Conclusion - final recommendation
Buy measurable outcomes: insist on SLAs for MTTD and MTTR, require BAAs and SOC 2 evidence, and run a 30-day PoV before enterprise rollout. Prioritize identity, telemetry coverage, segmentation, and tested backups. If you need help designing the pilot or assessing vendors, book a free security assessment and we will deliver a vendor-neutral 30-day execution plan with prioritized milestones: Book a free security assessment. For additional managed engagement options and scope examples, see our services page: Cybersecurity services. Consider a managed detection and response engagement and an incident response retainer; both should be on your procurement shortlist.
When this matters
This guide is essential when your organization is preparing to purchase or renew managed security services, MDR, or incident response retainers in healthcare and hospital settings. If you’re facing increased ransomware threats, federal compliance demands, or recent audit findings, this is the practical buyer guide to help security teams make decisions that are defensible and outcome-focused.
Definitions
- Healthcare and hospitals buyer guide: A structured resource for security teams purchasing cybersecurity solutions or services specifically for healthcare and hospital environments.

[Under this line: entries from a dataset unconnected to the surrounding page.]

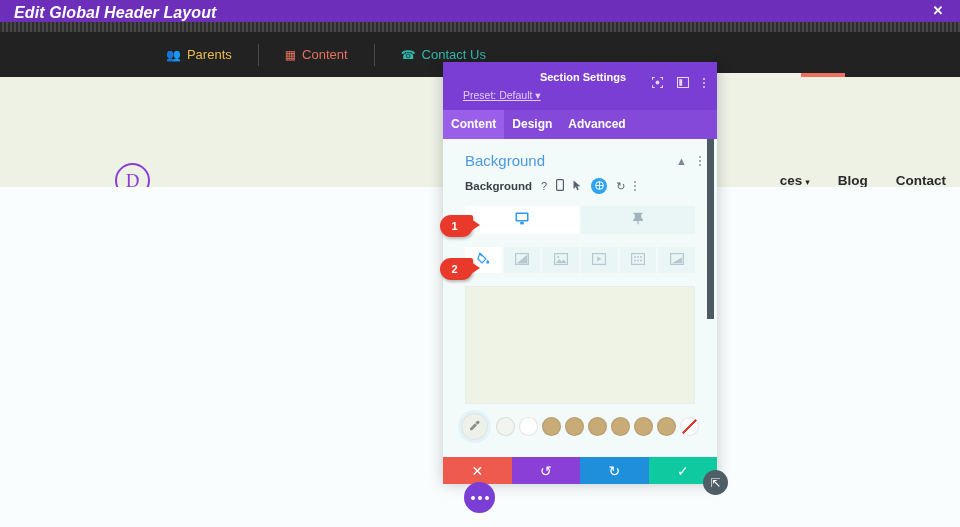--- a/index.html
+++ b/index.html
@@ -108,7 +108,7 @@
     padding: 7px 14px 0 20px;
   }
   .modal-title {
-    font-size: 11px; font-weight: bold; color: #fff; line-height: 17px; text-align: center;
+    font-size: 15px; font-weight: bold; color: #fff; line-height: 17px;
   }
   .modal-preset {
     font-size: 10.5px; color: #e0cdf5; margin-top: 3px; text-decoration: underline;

- MTTD (Mean Time to Detect): The average period between the start of a security incident and its detection.
- MTTR (Mean Time to Respond): The average time from initial detection to full containment/remediation of an incident.
- MSSP (Managed Security Service Provider): An external company providing security monitoring, management, and incident response services.
- MDR (Managed Detection and Response): A specialized service focused on threat detection and rapid incident response, often with more active threat hunting and investigation.
- BAA (Business Associate Agreement): A HIPAA-required contract for vendors handling PHI (protected health information) in the US.
- SOC 2 Type II: An independent auditing attestation demonstrating effective controls for security, availability, processing integrity, confidentiality, and privacy.
Common mistakes
- Purchasing a security tool or MSSP without clear outcome SLAs, resulting in slow detection and excessive downtime.
- Relying on compliance alone (e.g., checkbox HIPAA scripts) rather than prioritizing operational risk reduction as outlined in this healthcare and hospitals buyer guide.
- Neglecting to require incident response retainers or proof of tested playbooks.
- Skipping reference checks - always validate healthcare experience and real-world post-incident reporting.
- Not mapping vendor responsibilities for onboarding, remediation, and recovery, which leaves gaps during critical incidents.
FAQ
Q: What’s the difference between an MDR and an MSSP for hospitals? A: MDR partners focus specifically on threat detection, active investigation, and rapid response, often with a more hands-on approach and threat hunting. MSSPs provide broader security operation outsourcing, which may not always include deep investigation or healthcare-specific controls. This buyer guide recommends evaluating both with measurable SLAs.
Q: Why is a tested incident response retainer required for healthcare and hospitals? A: Response speed and accuracy are critical in healthcare settings where outages directly impact patient care. Tested incident response retainers ensure you can mobilize experts rapidly and follow a validated playbook, reducing costly downtime.
Q: What are the most important controls to mandate in contracts? A: Prioritize identity and access management (IAM), rapid patching, EDR, SIEM with actionable detections, tested backup/recovery, and proven integration with EHR and medical devices. Refer to the procurement checklist in this healthcare and hospitals buyer guide.
Q: Should we demand a proof-of-value (PoV) pilot from vendors? A: Yes. Always require a pilot or proof-of-value engagement to validate measurable outcomes before committing to a full-term contract.